One wrong step of Shiki was all Kiri needed to set the battle. In a split second, he dodged her sword, ducked below his opponent's waistline and slid on the wooden floor. With a quick sweep, Kiri made Shiki lose her footing and she fell on her rear. Instinctively she lifted her sword to defend herself while on the floor, but it was too late: Kiri already had his blade's edge on her neck before she knew it.

From her position, Shiki wouldn't be able to angle her sword towards her opponent before he cut her jugular. The sparring was over.

"You got me," she sighed, slightly disappointed, lowering her weapon as a sign of defeat.

With a nod, Kiri wordlessly took the blade off her neck and offered a hand to help her up, which she accepted. As a finish ritual, they bowed to each other and then turned towards the other person in the room, who had been watching the entire spar silently.

"How do you judge Shiki's abilities, Nanaya?" asked the stern-faced, middle-aged man, arms crossed and his posture unfaltering.

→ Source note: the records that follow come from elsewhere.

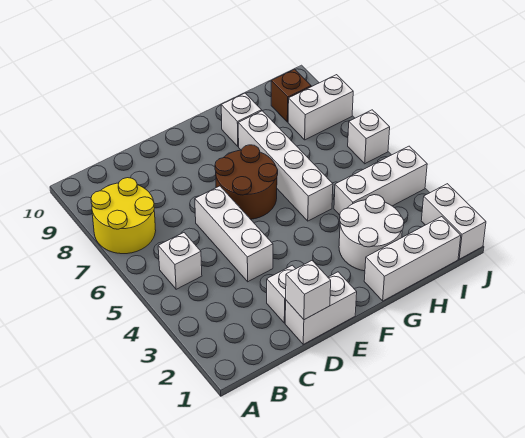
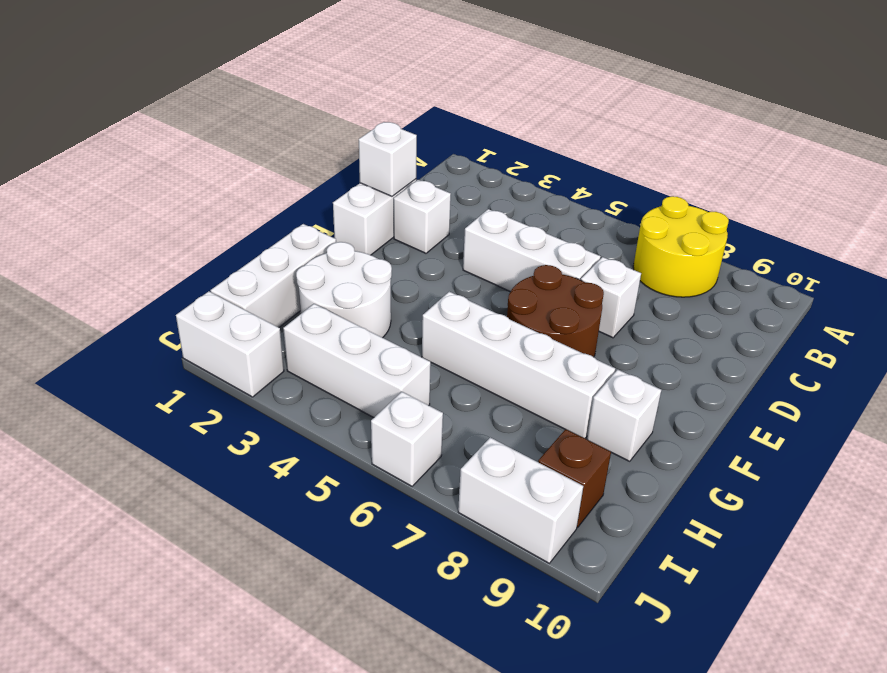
white brick B5 level 1 -> white brick D7 level 1
white brick H4:J4 level 1 -> white brick I3:I5 level 1
white brick I8:J8 level 1 -> white brick J8:J9 level 1

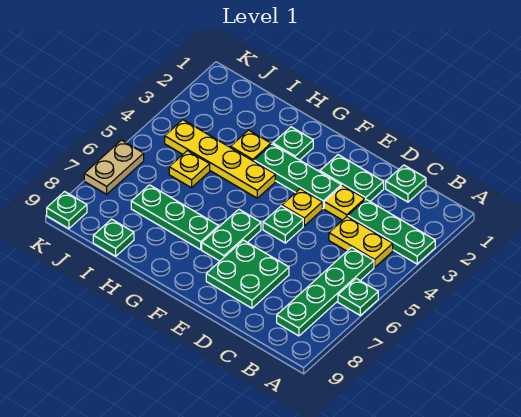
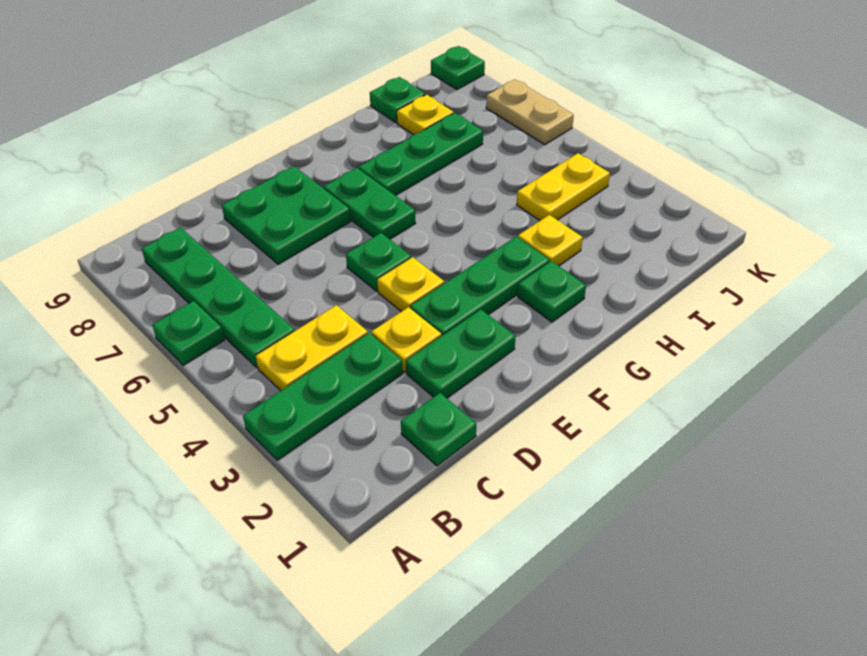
yellow plate G4:J4 level 1 -> yellow plate I4:J4 level 1
yellow plate I5 level 1 -> yellow plate I8 level 1

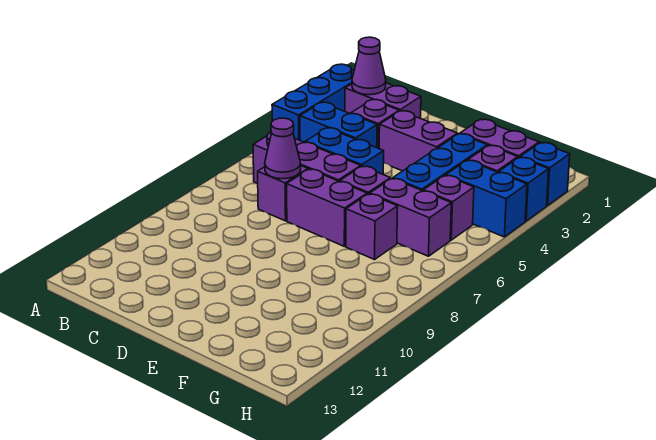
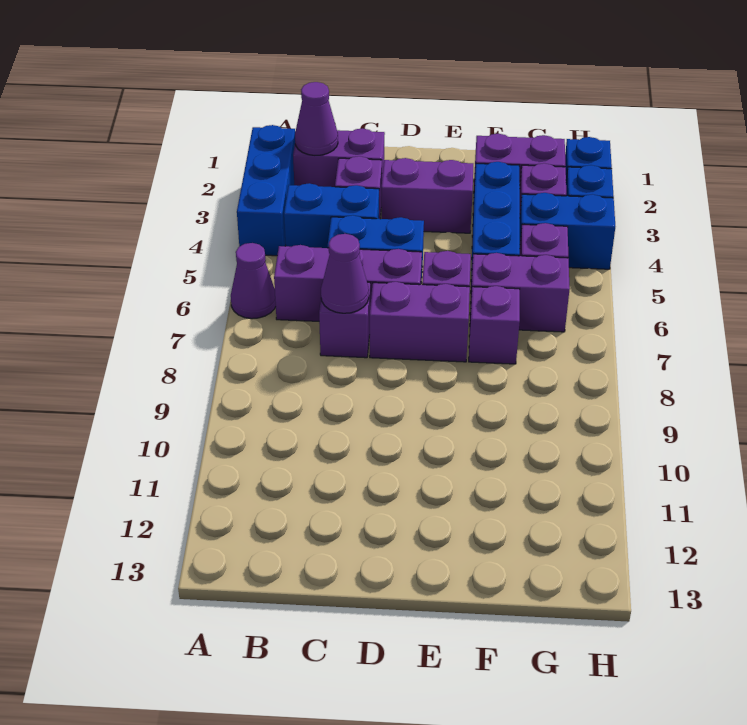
none -> purple cone A6 level 1

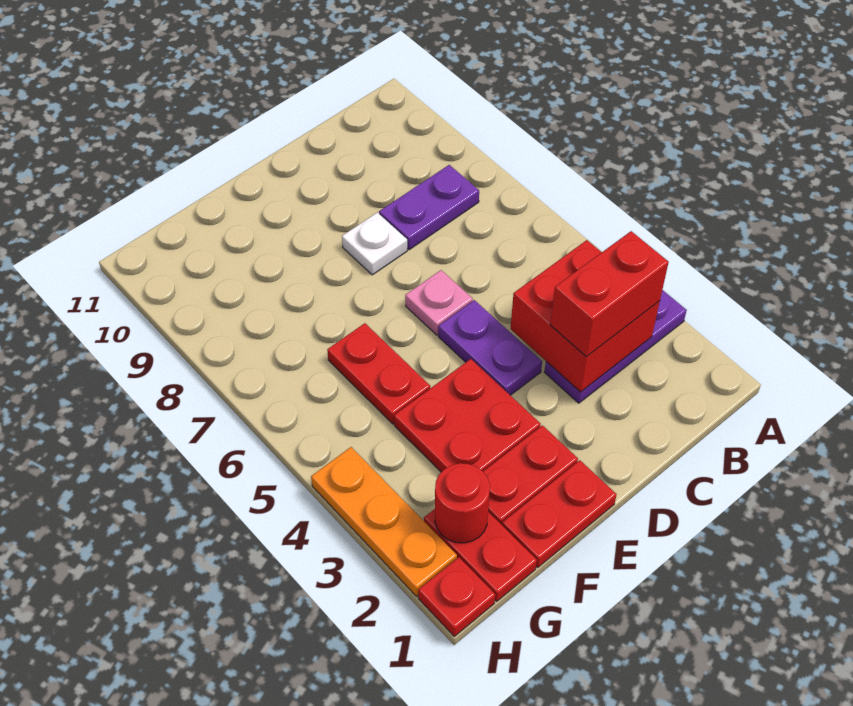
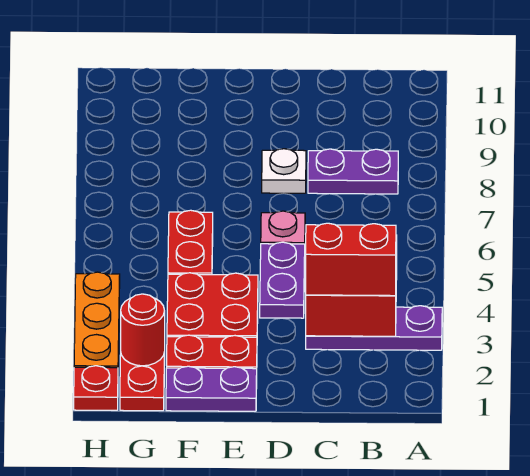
red plate E1:F1 level 1 -> purple plate E1:F1 level 1

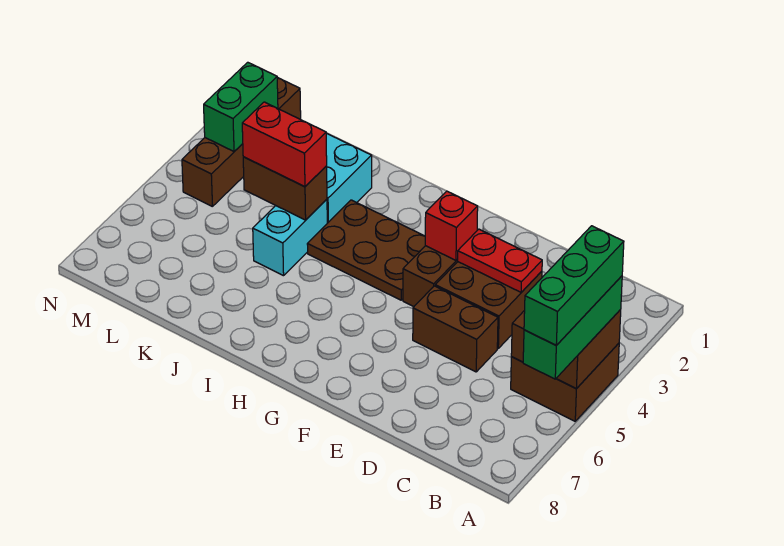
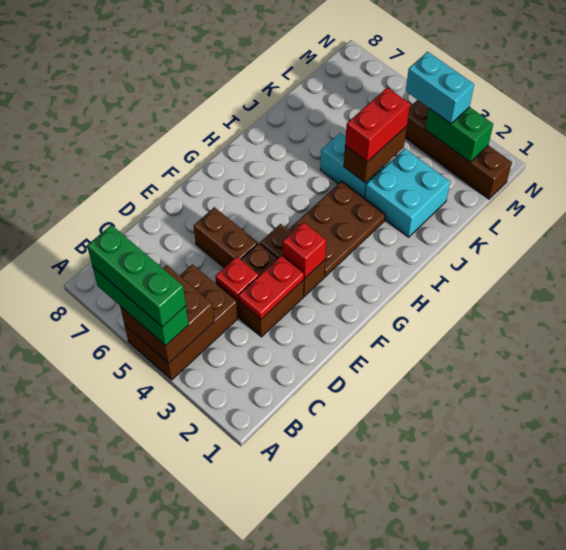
brown brick A4:B5 level 1 -> brown brick A4:C5 level 1
none -> red plate D4 level 2
brown brick D5:E5 level 1 -> brown brick E5:E6 level 1
none -> cyan brick M3:M4 level 3

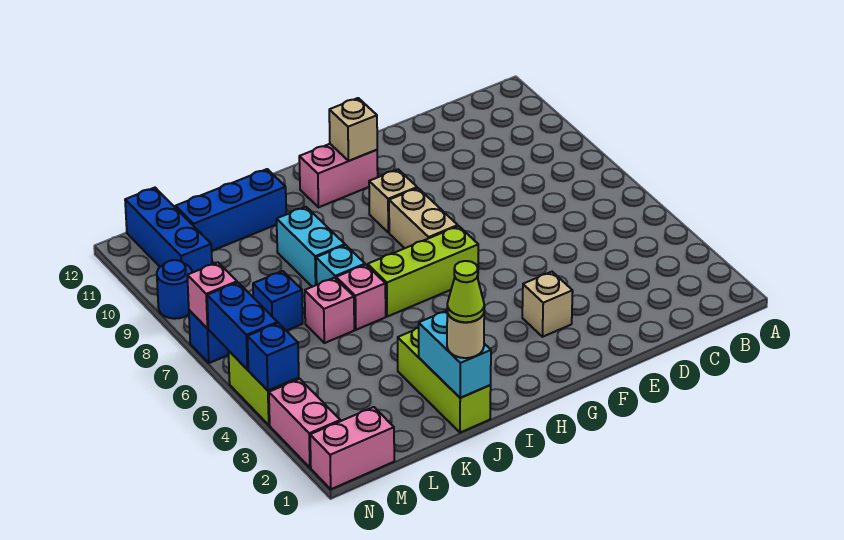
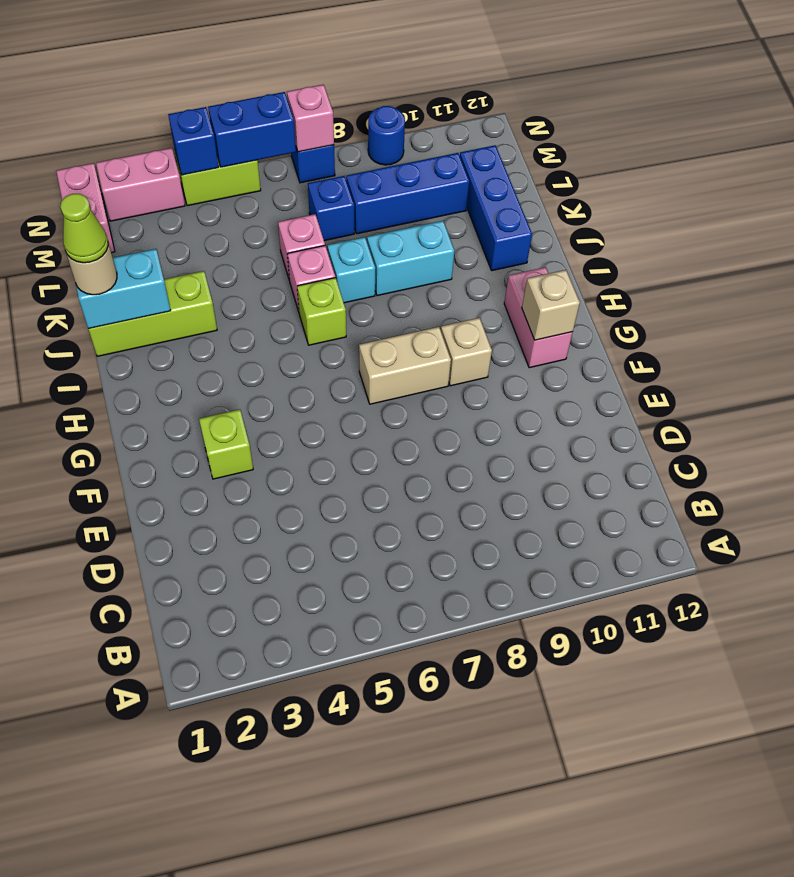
tan brick F3 level 1 -> lime brick F3 level 1
lime brick G6:I6 level 1 -> lime brick I6 level 1
blue brick M10:M12 level 1 -> blue brick L8:L10 level 1

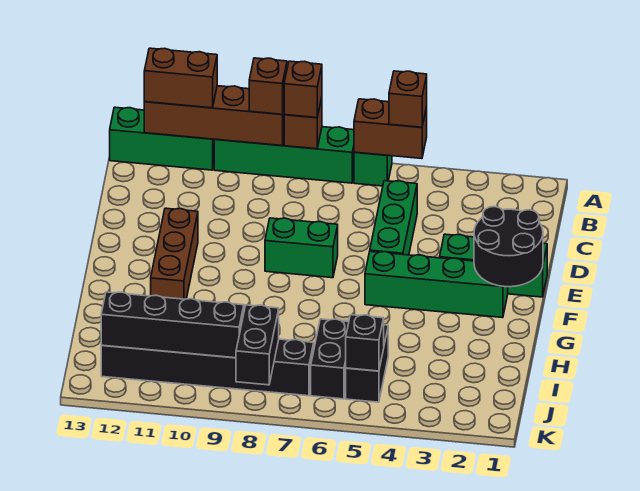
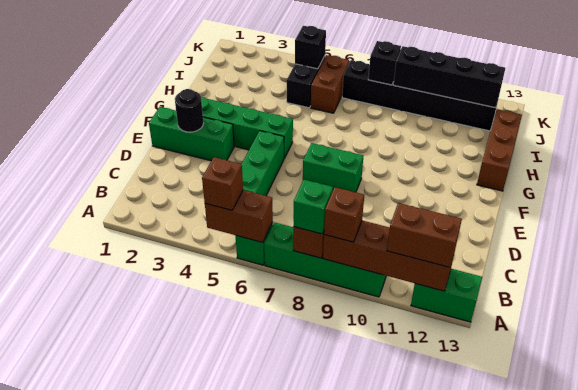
brown brick A8 level 3 -> green brick A8 level 3
green brick A11:A13 level 1 -> green brick A12:A13 level 1
black round brick E1:F2 level 2 -> black round brick E2 level 2
brown brick E11:G11 level 1 -> brown brick G13:I13 level 1
black brick I6:J6 level 1 -> brown brick I6:J6 level 1
black brick J8:K8 level 2 -> black brick J8 level 2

"Your daughter's skills are commendable, Ryougi-san," Kiri answered in business tone. "She has great potential as a swordswoman and in a few years she might be ready to succeed the family."

Mr. Ryougi nodded in approval, his expression always stern. Then he turned to his daughter. "Shiki, you lost your balance on the last step. Remember: always keep your weight equally distributed on your feet."

"Yes, father," Shiki nodded evenly, doing her best to hide her annoyance with her father. She hated when he kept pointing out her mistakes and patronizing her. Gee, give it a break, can't he?


Hours later, Kiri and Mr. Ryougi were talking along the wooden porch of the Ryougi mansion, overlooking the Japanese-styled garden. Akitaka had taken Shiki to school about an hour ago, so it was just the two of them.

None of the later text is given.